§ Requisitos das tarefas
- a) No texto sobre Órbita 9, onde os irmãos do documentário Wolfpack foram mantidos presos pelos pais?
- b) Reproduza o trecho do texto sobre Órbita 9 desde "Algo como o" até "um elemento dramático.", inclusive.

+++ Texto fornecido +++

Algo como o documentário Wolfpack (2015) sobre a inacreditável história de sete irmãos que
cresceram presos pelos seus pais em um apartamento em Nova York. Sem sair às
ruas, tinham apenas os filmes hollywoodianos, principalmente as produções de
Tarantino, como referências do mundo exterior. Passavam os dias reencenando as
cenas ficcionais que assistiam. E tomavam como a própria realidade – sobre o
filme clique aqui.
Narrativa em abismo
Também muito de passagem, Órbita 9 descreve o impacto de Helena
diante do mundo real da superfície, perdendo a oportunidade de aproveitar o
impacto perceptivo da personagem como mais um elemento dramático.
Mas o principal foi deixado para atrás: a
oportunidade de transformar o mundo virtual criado pelos simuladores nos
subsolos como microcosmos ou alegoria do
mundo real da superfície, o que tornaria Órbita
9 em uma excelente ficção científica gnóstica – Helena prisioneira em seu
mundo, assim como cientistas e engenheiros na superfície.

+++ Extratos de dados +++

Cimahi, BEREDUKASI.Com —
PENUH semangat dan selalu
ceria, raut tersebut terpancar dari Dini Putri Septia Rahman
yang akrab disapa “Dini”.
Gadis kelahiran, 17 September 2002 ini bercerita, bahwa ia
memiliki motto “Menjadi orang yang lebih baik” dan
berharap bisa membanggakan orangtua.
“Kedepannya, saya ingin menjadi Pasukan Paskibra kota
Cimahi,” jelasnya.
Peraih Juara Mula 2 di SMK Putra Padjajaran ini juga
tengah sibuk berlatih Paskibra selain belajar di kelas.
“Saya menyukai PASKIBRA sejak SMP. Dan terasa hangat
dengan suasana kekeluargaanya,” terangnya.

+++

§ Resultados esperados
- a) Em um apartamento em Nova York.

- b)
Algo como o documentário Wolfpack (2015) sobre a inacreditável história de sete irmãos que
cresceram presos pelos seus pais em um apartamento em Nova York. Sem sair às
ruas, tinham apenas os filmes hollywoodianos, principalmente as produções de
Tarantino, como referências do mundo exterior. Passavam os dias reencenando as
cenas ficcionais que assistiam. E tomavam como a própria realidade – sobre o
filme clique aqui.
Narrativa em abismo
Também muito de passagem, Órbita 9 descreve o impacto de Helena
diante do mundo real da superfície, perdendo a oportunidade de aproveitar o
impacto perceptivo da personagem como mais um elemento dramático.